Also many of them can't be dialed down except at the tank. they are either on or off. And when they do fail they are difficult if not impossible to service at home. The big pigs/hogs or salamanders (I've heard both terms) are so stupid hot and loud that they can make for a very unpleasant day.


----------



## 6stringmason (May 20, 2005)

I havent specifically done the math on fuel costs, but LP up here is hovering around $1.80 per. Kerosene is above that, and diesel is at $2.50 ish. 

I also like not smelling the diesel or kerosene fumes all day, or having to slosh around and fill the 5 gallon jugs all the time. Its nice to have 500 gallon tanks dropped off for bigger jobs, or just drag around 100lbers and 20's for the smaller ones. 

I did find some LP heaters for about $200 that have a thermostat and can be changed from 130k to 170k from Fleet Farm, an upper midwest chainstore. They've also got the auto ignite on them, no priming involved. I've been running the LP's now for 4 or 5 years, and other than having to fix a cord, or put a new fan on. they turn all day without fail. 

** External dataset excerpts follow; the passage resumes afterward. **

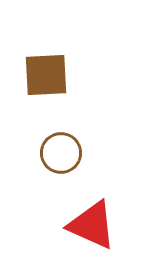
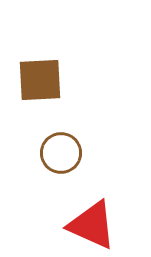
brown square: moved 6 px left, 5 px down
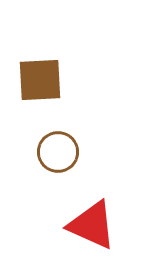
brown circle: moved 3 px left, 1 px up
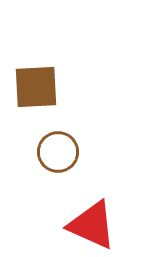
brown square: moved 4 px left, 7 px down
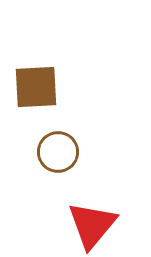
red triangle: rotated 46 degrees clockwise
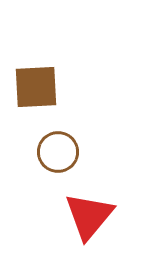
red triangle: moved 3 px left, 9 px up
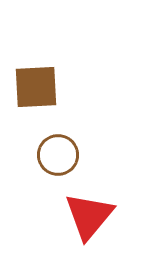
brown circle: moved 3 px down
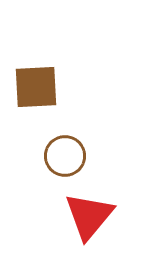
brown circle: moved 7 px right, 1 px down
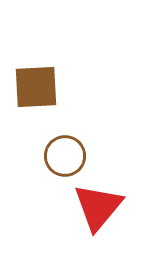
red triangle: moved 9 px right, 9 px up
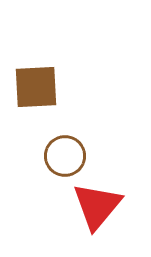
red triangle: moved 1 px left, 1 px up
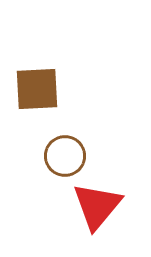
brown square: moved 1 px right, 2 px down
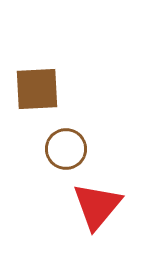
brown circle: moved 1 px right, 7 px up
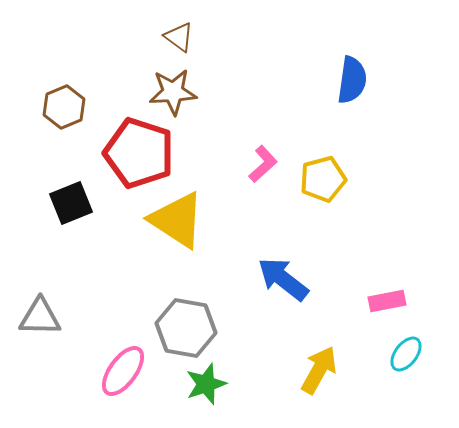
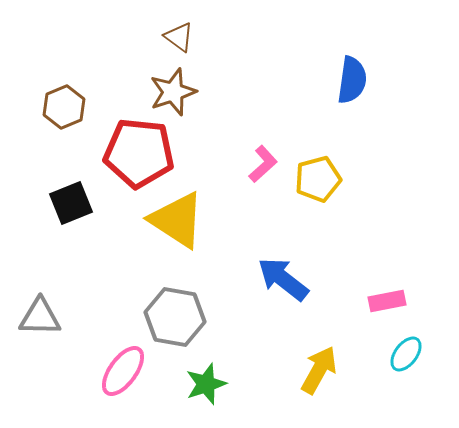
brown star: rotated 15 degrees counterclockwise
red pentagon: rotated 12 degrees counterclockwise
yellow pentagon: moved 5 px left
gray hexagon: moved 11 px left, 11 px up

I guess its just personal preference.


----------



## dom-mas (Nov 26, 2011)

I did the math on LP and diesel when I was first starting and the difference was over 2x more for propane. If I had figured Kero it would have been the same. Diesel cost was $40 per day and propane was almost $100.


----------



## JBM (Mar 31, 2011)

If my heating cost 100 a day thats what I would charge additional.


----------



## Rockmonster (Nov 15, 2007)

dom-mas said:


> Also many of them can't be dialed down except at the tank. they are either on or off. And when they do fail they are difficult if not impossible to service at home. The big pigs/hogs or salamanders (I've heard both terms) are so stupid hot and loud that they can make for a very unpleasant day.


Get a 'Hot Box' (by Red Dragon).....I've got two of them, you can dial em down, and they will *crank* when needed......plus, you can put about 200 lbs on top of them as well........when you need to heat up, or melt ice off of stock......

A true 5 star product.....:thumbsup:


----------



## dom-mas (Nov 26, 2011)

JBM said:


> If my heating cost 100 a day thats what I would charge additional.


I can't always get heating cost out of a project. If the project is too expensive they'll wait til spring. There's no doubt about it...I make less money in the winter for more out put of work, with or without heating cost. If i could just add $2k to the cost and still get the job I would...but I can't so I either eat the heating cost or only add $1k to the cost and get the work. I still make more than sitting at home


----------